- Promotional release poster
- Spanish: Anatomía de un instante
- Based on: The Anatomy of a Moment by Javier Cercas
- Teleplay by: Rafael Cobos; Fran Araújo; Alberto Rodríguez;
- Directed by: Alberto Rodríguez Paco R. Baños
- Starring: Álvaro Morte; Eduard Fernández; Manolo Solo;
- Music by: Julio de la Rosa
- Country of origin: Spain
- Original language: Spanish
- No. of seasons: 1
- No. of episodes: 4

Production
- Executive producers: José Manuel Lorenzo; Domingo Corral; Manuela Ocón Aburto; Fran Araújo;
- Cinematography: Álex Catalán
- Production companies: Movistar Plus+; DLO Producciones;

Original release
- Network: Movistar Plus+
- Release: 20 November 2025

= The Anatomy of a Moment (TV series) =

Spanish television series

The Anatomy of a Moment (Anatomía de un instante) is a 2025 historical drama limited television series directed by Alberto Rodríguez based on the book The Anatomy of a Moment by Javier Cercas set against the backdrop of the 23 February 1981 coup d'état attempt in Spain. The cast is led by Álvaro Morte, Eduard Fernández, and Manolo Solo, respectively portraying Adolfo Suárez, Santiago Carrillo, and Manuel Gutiérrez Mellado.

== Plot ==
The plot explores the circumstances of the characters of Adolfo Suárez, Santiago Carrillo, and Manuel Gutiérrez Mellado leading up to the 1981 Spanish coup attempt.

== Production ==
The series is a Movistar Plus+ and DLO Producciones production, with the association of ARTE France. Based on the book The Anatomy of a Moment by Javier Cercas, the series was written by Rafael Cobos and Fran Araújo. Shooting locations included the Palacio de las Cortes.

######

§ **Written problem 1**
From the series overview, list every person credited as an executive producer.
§ **Written problem 2**
Rewrite the series overview starting with "Original release" and going on through "Spanish coup attempt.", changing "historical drama" to "period drama".
The entries that follow are separate material with no connection to the series overview.

######

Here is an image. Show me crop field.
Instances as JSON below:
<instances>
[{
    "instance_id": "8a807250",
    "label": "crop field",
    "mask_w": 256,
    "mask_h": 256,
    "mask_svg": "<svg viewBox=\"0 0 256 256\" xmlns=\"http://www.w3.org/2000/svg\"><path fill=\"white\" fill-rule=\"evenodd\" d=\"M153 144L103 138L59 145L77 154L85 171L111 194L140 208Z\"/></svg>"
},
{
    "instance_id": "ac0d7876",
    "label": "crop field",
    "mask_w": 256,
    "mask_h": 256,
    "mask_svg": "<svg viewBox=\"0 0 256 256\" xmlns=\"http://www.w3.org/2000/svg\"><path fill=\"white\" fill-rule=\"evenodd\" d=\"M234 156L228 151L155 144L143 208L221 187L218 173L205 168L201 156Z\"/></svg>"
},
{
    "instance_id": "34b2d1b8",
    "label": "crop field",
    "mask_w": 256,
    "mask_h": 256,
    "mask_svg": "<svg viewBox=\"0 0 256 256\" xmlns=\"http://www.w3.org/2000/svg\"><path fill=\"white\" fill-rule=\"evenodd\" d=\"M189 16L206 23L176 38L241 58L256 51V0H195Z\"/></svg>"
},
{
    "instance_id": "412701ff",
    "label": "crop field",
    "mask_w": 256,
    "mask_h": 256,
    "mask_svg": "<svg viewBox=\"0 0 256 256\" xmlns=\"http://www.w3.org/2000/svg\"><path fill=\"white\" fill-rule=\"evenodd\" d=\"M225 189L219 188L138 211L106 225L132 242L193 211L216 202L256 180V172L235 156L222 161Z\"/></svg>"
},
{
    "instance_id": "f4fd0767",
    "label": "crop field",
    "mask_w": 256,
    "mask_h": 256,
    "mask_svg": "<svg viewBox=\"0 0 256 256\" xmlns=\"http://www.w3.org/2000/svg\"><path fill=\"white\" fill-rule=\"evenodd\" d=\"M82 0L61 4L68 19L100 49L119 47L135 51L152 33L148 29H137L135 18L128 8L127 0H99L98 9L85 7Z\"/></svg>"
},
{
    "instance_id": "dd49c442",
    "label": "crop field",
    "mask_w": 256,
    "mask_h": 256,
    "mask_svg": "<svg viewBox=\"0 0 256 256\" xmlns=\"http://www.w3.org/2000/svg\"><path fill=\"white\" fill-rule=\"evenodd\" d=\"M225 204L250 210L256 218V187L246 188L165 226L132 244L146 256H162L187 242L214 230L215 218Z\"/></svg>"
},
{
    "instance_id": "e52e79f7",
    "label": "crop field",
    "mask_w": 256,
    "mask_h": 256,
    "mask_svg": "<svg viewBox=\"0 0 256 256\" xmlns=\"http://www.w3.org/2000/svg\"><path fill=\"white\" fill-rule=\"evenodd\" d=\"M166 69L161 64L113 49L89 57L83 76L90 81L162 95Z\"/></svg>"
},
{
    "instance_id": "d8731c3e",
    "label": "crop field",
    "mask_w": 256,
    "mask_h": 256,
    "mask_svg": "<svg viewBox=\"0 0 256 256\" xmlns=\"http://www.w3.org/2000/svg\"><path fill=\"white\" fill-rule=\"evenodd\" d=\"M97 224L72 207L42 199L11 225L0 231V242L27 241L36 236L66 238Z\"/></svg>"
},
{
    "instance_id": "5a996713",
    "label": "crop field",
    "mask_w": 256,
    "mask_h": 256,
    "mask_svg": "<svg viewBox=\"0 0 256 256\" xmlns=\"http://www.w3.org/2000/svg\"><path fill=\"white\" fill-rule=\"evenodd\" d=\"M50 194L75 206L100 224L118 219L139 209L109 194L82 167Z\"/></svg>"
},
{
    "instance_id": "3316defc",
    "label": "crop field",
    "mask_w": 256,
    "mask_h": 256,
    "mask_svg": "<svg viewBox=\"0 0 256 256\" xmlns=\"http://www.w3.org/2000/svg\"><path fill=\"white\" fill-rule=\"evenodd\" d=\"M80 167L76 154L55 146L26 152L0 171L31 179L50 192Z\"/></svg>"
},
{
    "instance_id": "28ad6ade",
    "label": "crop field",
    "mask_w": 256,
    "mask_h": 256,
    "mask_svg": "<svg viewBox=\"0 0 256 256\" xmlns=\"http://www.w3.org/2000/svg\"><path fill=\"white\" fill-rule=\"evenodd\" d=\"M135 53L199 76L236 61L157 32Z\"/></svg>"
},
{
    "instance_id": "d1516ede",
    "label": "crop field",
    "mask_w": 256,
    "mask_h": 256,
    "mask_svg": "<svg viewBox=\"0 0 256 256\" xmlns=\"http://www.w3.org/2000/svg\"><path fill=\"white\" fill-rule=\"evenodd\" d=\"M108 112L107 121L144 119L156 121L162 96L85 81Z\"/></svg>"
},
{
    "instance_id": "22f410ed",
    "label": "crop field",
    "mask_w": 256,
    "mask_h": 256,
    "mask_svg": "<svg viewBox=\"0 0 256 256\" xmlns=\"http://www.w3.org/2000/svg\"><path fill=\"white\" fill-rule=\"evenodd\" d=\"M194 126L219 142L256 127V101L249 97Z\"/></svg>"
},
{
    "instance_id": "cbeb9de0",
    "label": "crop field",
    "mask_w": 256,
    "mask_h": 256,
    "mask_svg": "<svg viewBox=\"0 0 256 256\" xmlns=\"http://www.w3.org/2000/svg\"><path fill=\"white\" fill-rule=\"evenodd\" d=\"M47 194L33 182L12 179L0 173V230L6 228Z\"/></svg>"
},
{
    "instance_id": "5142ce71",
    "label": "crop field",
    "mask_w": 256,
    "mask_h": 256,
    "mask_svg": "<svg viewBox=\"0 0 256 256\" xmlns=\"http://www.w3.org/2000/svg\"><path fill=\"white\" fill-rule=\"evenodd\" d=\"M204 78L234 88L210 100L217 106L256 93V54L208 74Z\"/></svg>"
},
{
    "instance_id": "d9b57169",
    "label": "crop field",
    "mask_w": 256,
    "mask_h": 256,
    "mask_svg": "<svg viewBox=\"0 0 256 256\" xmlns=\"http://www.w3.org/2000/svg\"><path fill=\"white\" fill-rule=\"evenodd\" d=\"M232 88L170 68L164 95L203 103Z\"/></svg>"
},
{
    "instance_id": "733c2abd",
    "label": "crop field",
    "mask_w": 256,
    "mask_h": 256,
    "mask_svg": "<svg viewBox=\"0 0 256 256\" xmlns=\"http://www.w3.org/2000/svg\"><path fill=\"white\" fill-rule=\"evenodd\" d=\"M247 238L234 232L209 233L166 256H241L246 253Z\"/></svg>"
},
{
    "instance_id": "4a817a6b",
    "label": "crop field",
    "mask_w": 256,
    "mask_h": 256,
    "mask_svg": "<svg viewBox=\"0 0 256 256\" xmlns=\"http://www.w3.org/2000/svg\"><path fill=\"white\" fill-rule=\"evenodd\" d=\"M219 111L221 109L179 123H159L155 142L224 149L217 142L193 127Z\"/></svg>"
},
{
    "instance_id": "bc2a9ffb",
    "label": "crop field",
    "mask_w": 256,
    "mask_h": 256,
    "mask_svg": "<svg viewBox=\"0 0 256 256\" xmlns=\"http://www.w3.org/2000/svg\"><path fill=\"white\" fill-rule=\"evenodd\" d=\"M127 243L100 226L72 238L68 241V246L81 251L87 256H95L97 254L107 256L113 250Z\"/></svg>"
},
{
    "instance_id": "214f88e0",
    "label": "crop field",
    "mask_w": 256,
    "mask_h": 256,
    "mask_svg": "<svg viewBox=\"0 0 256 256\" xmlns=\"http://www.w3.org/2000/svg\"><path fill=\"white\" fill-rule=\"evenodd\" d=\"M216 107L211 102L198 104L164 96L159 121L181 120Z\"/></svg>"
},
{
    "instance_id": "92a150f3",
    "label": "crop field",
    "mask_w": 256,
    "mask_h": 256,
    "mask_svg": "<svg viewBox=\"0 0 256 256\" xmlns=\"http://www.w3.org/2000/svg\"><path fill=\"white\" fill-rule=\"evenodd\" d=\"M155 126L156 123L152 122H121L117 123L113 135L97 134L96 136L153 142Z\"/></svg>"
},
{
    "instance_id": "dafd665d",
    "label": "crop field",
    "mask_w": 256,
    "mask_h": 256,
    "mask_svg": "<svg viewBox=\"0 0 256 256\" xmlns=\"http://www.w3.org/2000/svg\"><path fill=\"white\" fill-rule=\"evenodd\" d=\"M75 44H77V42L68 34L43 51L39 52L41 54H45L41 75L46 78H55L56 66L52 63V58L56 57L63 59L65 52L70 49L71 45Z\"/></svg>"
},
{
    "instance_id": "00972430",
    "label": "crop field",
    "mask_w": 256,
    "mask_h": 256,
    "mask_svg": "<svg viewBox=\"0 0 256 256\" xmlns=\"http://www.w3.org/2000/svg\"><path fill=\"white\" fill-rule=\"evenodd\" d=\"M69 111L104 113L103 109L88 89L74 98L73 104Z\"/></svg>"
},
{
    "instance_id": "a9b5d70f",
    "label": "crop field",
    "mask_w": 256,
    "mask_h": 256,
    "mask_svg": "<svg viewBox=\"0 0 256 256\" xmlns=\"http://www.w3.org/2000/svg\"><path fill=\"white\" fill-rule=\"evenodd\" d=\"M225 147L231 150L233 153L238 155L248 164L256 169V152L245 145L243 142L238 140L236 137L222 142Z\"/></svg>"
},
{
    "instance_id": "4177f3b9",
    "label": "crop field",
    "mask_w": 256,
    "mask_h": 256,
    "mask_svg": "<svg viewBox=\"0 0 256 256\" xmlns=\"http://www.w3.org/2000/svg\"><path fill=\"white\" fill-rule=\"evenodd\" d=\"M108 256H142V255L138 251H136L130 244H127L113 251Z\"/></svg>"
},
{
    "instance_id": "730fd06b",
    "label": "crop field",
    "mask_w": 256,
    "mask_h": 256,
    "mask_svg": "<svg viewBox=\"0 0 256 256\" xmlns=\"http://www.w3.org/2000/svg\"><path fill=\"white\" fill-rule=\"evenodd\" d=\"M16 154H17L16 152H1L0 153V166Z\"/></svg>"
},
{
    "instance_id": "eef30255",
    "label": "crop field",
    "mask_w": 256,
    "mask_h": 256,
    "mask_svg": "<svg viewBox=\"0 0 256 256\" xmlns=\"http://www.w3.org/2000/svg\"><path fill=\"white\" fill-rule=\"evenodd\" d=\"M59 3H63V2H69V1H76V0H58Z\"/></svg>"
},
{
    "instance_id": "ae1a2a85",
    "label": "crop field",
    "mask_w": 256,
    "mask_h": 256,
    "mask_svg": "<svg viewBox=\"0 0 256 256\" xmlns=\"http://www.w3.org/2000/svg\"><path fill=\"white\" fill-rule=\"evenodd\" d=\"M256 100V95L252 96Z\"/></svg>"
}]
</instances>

######

§ **Exercise result 1**
José Manuel Lorenzo, Domingo Corral, Manuela Ocón Aburto, Fran Araújo

§ **Exercise result 2**
Original release
- Network: Movistar Plus+
- Release: 20 November 2025

= The Anatomy of a Moment (TV series) =

Spanish television series

The Anatomy of a Moment (Anatomía de un instante) is a 2025 period drama limited television series directed by Alberto Rodríguez based on the book The Anatomy of a Moment by Javier Cercas set against the backdrop of the 23 February 1981 coup d'état attempt in Spain. The cast is led by Álvaro Morte, Eduard Fernández, and Manolo Solo, respectively portraying Adolfo Suárez, Santiago Carrillo, and Manuel Gutiérrez Mellado.

== Plot ==
The plot explores the circumstances of the characters of Adolfo Suárez, Santiago Carrillo, and Manuel Gutiérrez Mellado leading up to the 1981 Spanish coup attempt.